2016年4月8日星期五

Metal Oxide Semiconductor Gas Sensors and Neural Networks

Primitive mobile life forms, and the mobile cells of higher animals, derive their motivation and direct their navigation by chemical senses. In the simplest cases these creatures are hard-wired to swim toward nutrient concentration gradients, and to swim against irritant concentration gradients. The vestiges in humans of the sometimes extremely sensitive, selective, and differential chemical senses of primitive forms are taste, our ability to detect and identify four classes of chemicals in water solution on our tongues, and smell or olfaction, our ability to detect and identify many gases, vapors, and complex mixtures in the air passing through our noses.

Primitive "autonomous" mobile robots derive their motivation from human directive, and direct their navigation largely via artificial visual and acoustic senses. Their autonomy is thus in the discretion they are allowed in planning and executing getting from here to there; the heres and the theres generally are dictated more-or-less explicitly by humans. An evolutionary path for sophistication of the navigational abilities of mobile robots looks self-evident, and in fact such evolution is well underway.

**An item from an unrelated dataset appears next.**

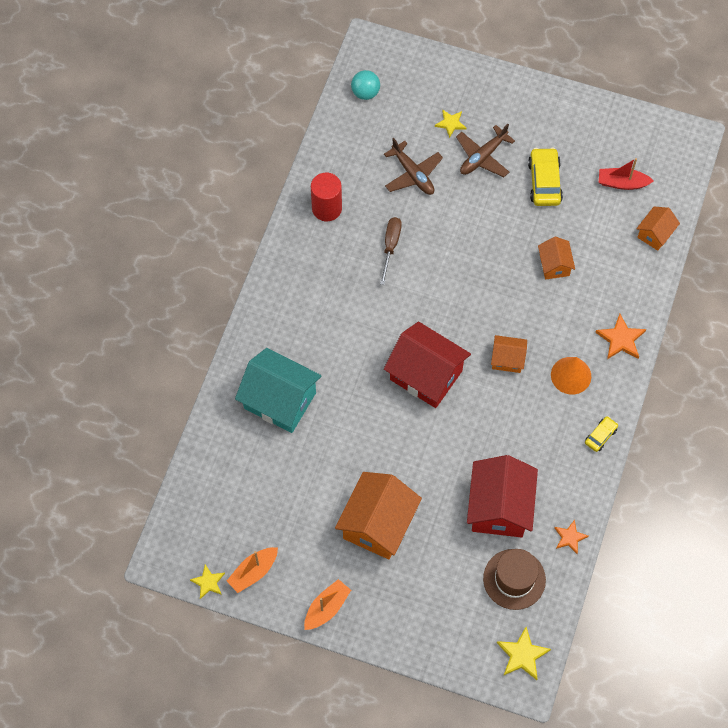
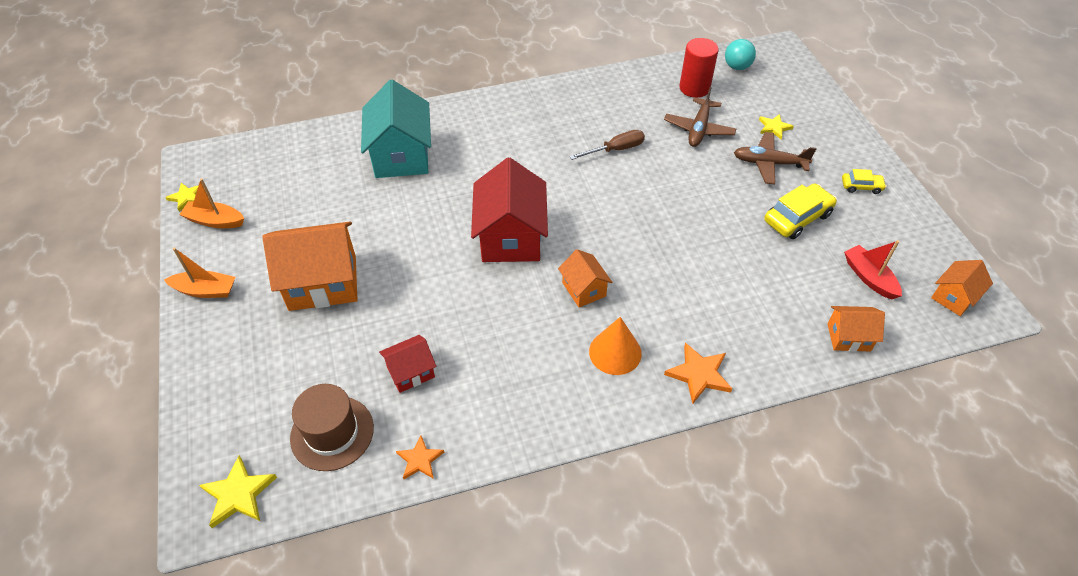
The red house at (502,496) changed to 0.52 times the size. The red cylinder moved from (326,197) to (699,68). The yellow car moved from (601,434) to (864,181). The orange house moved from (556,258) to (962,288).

On the other hand an evolutionary path along which mobile robots might even begin to progress toward replacing motivation by human fiat with self directed motivation is difficult to conceive, at least if the senses that drive motivation are to remain as complex as vision and hearing.

But self directed motivation of mobile robots based on one or more chemical senses is easy to imagine, and indeed is probably within the capability of existing technology. For example, we could build right now a mobile robot that would meander around a chemical plant, sniffing as it goes for gas leaks (or the vapors of liquid leaks), navigating toward them while avoiding hazards visually, yet always motivated as to overall direction (an undetermined endpoint notwithstanding) by the chemical concentration gradient, with end-point navigation perhaps directed to the offending pipe fissure or open valve by acoustic homing toward the source of the hiss, and effecting simple repairs or summoning human assistance (with appropriate hazard warning) based on the fusion of chemical,visual, and acoustic sensory information in context. Similar scenarios can easily be imagined for firefighting robots, prospecting robots, rescue robots, contraband nterception robots, and others.

Toward this end, my colleagues and I have been studying chemical sensing, not with the traditional goal of inventing alternative or improved instruments for doing precise chemical analysis, but rather from the perspective of exploring alternative approaches to an artificial sense of smell to motivate autonomous activity.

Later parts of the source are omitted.